I came across this video of Thiagi speaking at UMBC Training Forum. This is a longish video, about an hour and 40 minutes, but thoroughly enjoyable. Thiagi is at is irreverent best as always. Definitely worth the time to go through the video fully.
Here’re some of the things he talks about in the video.
What is contextualized learning? Learning that takes place in the real world to achieve objectives with real world relevance. He gives the example of a course with a mid-term evaluation as a non-contextual learning example.
Content is irrelevant. People Google for content now and don’t go to training for content. Essential thing for Instructional Designers is to create ACTIVITIES and not content. An absolutely great example of leadership training. Must go through the video to enjoy the narration. Another great discussion on creating training on preventing sexual harassment courses in the later part of the video.
Consistency is bad. All adult learners have individual difference. So each learner has to be taught differently and to teach each learner consistently in the same manner is stupid. Each learner has to be taught differently. Trainers must be flexible (read inconsistent) while training.
Presentation skills are not the same as training skills. Presentation skills focus on the presenter. Focus should be on the audience.
Resistance is futile. What is “technology” (e.g. Second Life) to us is a way of life to the new generation. Participants today are free agent learners, they will learn on the job, on the go.

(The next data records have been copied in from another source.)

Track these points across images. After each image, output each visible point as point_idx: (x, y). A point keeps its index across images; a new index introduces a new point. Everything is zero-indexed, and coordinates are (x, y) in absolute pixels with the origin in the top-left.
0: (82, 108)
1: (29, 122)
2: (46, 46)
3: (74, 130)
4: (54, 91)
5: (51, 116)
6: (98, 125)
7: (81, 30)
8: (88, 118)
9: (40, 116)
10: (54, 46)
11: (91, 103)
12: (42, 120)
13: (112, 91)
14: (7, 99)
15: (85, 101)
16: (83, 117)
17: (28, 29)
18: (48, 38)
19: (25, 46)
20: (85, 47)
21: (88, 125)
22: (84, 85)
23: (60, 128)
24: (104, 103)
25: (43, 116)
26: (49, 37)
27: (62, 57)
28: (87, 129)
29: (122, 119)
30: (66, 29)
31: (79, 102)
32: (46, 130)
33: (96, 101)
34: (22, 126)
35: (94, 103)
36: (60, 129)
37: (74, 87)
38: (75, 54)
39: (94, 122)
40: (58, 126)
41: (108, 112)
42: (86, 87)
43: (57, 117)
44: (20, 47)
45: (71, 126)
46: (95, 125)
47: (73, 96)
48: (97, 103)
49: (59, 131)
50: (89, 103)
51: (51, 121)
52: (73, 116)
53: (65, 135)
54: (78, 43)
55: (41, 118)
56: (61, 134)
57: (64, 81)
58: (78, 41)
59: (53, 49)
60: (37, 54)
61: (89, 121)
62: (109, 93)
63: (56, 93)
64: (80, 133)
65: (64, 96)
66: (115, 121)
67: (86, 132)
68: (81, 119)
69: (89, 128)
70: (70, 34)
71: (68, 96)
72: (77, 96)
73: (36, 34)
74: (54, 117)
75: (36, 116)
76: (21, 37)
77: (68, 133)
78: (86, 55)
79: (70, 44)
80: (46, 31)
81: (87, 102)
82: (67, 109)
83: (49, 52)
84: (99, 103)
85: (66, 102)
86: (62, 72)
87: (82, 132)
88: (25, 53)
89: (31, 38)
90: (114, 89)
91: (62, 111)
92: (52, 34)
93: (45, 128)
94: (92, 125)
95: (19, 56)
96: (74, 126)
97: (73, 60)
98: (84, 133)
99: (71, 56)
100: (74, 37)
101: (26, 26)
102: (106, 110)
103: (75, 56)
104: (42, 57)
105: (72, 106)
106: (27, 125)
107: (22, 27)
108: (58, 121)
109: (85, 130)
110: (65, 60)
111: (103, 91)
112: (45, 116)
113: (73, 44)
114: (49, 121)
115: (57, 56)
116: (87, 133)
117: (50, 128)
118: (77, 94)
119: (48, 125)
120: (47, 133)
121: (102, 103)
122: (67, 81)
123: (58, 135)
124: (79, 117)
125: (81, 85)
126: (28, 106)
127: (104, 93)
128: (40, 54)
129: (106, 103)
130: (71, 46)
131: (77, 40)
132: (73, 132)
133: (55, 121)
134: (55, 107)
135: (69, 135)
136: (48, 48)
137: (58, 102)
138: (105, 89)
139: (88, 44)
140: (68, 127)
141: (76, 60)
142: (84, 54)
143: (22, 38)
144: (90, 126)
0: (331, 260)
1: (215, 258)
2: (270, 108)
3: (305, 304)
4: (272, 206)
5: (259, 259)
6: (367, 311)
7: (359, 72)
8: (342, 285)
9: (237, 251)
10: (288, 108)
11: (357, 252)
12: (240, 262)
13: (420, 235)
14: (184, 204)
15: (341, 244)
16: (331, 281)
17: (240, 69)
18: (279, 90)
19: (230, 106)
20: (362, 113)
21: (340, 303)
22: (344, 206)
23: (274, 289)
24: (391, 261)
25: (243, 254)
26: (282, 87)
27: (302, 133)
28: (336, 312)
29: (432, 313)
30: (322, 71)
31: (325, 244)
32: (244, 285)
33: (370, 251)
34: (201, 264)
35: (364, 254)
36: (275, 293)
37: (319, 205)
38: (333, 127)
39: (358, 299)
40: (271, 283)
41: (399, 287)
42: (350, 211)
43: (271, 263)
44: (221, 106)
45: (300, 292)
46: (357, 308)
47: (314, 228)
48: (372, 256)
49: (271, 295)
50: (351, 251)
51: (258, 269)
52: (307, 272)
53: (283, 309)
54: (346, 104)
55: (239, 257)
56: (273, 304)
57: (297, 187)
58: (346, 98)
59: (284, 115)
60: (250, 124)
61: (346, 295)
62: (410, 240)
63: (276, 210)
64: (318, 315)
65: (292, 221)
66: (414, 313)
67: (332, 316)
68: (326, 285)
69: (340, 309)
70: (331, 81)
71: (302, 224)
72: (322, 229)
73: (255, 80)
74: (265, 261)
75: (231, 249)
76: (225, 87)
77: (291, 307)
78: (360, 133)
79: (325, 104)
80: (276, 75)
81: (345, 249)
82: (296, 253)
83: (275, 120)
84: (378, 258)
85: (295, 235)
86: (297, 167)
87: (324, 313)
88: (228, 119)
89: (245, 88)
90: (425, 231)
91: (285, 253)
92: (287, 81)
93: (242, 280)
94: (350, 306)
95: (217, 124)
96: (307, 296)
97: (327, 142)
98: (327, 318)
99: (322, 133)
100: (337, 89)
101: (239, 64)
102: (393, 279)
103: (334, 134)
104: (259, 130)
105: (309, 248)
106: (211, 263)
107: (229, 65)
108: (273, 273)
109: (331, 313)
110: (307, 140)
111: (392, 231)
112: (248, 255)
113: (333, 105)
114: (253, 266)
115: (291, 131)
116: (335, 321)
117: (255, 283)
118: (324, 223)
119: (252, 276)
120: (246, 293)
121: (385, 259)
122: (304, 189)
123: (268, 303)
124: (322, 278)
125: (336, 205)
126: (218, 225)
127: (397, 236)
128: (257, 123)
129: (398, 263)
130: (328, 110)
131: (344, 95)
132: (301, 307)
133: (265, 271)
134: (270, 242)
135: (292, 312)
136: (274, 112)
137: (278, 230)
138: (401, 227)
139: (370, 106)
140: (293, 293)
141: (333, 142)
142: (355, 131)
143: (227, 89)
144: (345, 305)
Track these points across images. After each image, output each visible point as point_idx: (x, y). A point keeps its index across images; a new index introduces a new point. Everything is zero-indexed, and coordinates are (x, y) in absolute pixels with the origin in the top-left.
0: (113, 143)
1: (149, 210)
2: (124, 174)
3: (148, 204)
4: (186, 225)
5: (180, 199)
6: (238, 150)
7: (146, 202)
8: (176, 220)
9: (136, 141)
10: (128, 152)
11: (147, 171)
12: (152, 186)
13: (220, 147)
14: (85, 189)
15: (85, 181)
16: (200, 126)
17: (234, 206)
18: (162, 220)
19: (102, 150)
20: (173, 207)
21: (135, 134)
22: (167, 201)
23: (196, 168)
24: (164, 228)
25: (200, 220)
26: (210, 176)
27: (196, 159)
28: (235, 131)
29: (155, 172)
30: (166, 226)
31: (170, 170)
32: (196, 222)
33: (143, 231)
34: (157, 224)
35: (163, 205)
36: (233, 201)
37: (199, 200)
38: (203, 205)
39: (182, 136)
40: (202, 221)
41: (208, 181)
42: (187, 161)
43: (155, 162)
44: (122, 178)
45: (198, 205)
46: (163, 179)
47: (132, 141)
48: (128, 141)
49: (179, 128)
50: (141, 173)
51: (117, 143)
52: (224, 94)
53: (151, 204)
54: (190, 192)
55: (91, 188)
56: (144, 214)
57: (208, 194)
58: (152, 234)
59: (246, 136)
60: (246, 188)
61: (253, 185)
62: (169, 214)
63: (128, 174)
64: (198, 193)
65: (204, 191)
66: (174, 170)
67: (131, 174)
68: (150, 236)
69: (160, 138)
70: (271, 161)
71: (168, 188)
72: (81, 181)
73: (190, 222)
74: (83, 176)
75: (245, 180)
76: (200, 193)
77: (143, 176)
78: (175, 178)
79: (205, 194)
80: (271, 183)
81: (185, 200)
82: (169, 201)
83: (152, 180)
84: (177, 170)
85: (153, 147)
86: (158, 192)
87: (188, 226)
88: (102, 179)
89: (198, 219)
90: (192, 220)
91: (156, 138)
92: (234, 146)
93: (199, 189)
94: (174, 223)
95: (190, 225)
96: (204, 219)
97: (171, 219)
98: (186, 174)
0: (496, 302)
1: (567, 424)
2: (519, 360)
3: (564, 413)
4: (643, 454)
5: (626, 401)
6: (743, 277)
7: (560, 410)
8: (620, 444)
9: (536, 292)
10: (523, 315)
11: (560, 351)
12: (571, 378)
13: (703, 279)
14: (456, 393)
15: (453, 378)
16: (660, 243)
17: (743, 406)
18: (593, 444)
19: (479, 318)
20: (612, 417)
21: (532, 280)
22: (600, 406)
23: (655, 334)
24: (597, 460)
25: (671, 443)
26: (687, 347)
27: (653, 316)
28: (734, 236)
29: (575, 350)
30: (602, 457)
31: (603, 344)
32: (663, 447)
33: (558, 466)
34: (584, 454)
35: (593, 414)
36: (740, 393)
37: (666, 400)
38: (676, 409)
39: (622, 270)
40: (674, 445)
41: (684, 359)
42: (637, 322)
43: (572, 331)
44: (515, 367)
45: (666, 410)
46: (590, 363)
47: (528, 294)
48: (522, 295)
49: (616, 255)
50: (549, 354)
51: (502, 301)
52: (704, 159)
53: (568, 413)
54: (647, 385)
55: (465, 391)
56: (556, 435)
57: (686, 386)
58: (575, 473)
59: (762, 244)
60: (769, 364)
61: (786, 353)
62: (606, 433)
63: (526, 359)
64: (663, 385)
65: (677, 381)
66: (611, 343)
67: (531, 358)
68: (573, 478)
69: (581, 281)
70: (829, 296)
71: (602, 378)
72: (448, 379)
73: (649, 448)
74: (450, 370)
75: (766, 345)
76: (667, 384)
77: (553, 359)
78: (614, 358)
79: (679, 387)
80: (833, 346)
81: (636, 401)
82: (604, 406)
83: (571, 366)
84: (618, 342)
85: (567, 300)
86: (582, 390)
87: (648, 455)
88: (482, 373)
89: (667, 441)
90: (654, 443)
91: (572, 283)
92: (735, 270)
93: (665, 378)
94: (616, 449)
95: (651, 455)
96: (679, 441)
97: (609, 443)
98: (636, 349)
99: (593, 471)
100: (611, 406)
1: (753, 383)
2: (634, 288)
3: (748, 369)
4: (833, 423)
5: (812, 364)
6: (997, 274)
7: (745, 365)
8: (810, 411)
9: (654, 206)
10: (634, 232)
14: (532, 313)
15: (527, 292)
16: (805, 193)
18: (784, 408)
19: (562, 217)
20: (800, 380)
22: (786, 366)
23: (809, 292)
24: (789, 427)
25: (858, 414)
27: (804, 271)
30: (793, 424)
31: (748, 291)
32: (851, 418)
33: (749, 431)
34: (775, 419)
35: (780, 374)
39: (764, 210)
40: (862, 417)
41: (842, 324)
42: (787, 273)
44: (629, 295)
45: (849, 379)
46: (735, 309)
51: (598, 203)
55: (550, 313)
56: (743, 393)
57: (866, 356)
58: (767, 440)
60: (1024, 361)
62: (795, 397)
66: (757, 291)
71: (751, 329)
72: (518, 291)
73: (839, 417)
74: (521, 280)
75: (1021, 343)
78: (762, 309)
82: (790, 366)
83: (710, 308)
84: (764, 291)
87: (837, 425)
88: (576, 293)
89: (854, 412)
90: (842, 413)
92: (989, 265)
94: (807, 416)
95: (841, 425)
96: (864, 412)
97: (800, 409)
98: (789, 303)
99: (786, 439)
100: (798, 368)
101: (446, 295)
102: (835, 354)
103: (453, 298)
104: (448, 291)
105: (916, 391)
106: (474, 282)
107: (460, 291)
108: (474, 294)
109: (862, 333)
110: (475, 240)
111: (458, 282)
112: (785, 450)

The whole baloney about need analysis and various other types of analysis in the ADDIE model is another dysfunctional area. By the time you finish analysis, content is obsolete.
Know your objective. Get your participants involved. Show respect towards your participants. Balance between content and audience.
Design training obsessively compulsively. Time to get ready for today’s session – my entire lifetime.
Tongue in cheek humour: Those who can, do it. Those who cannot, teach. Those who cannot even teach become instructional designers 😛
A four door model approach to elearning. Opening screen has four doors – Library, Playground, Café and Torture Chamber. Go through any door in any sequence and any number of times, except the Torture Chamber though which the learner can go through only twice. The Torture chamber has real life assignments, e.g. create a real proposal about a new client and get it evaluated by the sales manager. The Library is the content library that contains support articles, case studies, and job aids etc. for the course. Playground contains games that measure your mastery of technical terms and concepts learned in the Library. Cafe has open ended question, chat rooms, ask an expert, various other Web 2.0 tools to collaborate with others.
How does one do rapid elearning design for application training? Use inexpensive tools to take screen shots and add narration. Take a video of a SME coaching a learner on how to use the application. Final test is to ask the learners to use the application.
Most important leadership principle – people don’t what you ask you ask them to do, they do what you do!
“Take a video of a SME coaching a learner on how to use the application?”
Lord help us all.
This presumes several things, including that someone’s going to watch the video (how much homebrew video are you willing to watch at a sitting?), that the task in question needs to be learned rather than guided via performance support, and that the SME can make good judgments about how to help someone learn what’s important that the person doesn’t already know.
I think that’s an optimistic view of the effectiveness of video and the ability of the SME to guide rather than tell.
A phrase like “application training” covers a lot of ground, from basic use of a spreadsheet to an integrated system I worked with, intended for bank branch personnel (tellers and loan officers), managers, and back-office employees.
I’m not saying you couldn’t take screen shots and add narration. I am saying that you benefit from thinking about what work gets done by whom with what systems or processes.
But that’s analysis, isn’t it?
Thiagi throws the sme-guiding-a-novice video out as one of several resources that would go in the library. In the same breath he brings up the good old narrated screenshot/animated pointer approach. Your comment misses his larger point, which is that designers focus way too much on clever content when their clients would benefit more from your applying your talents to designing activities.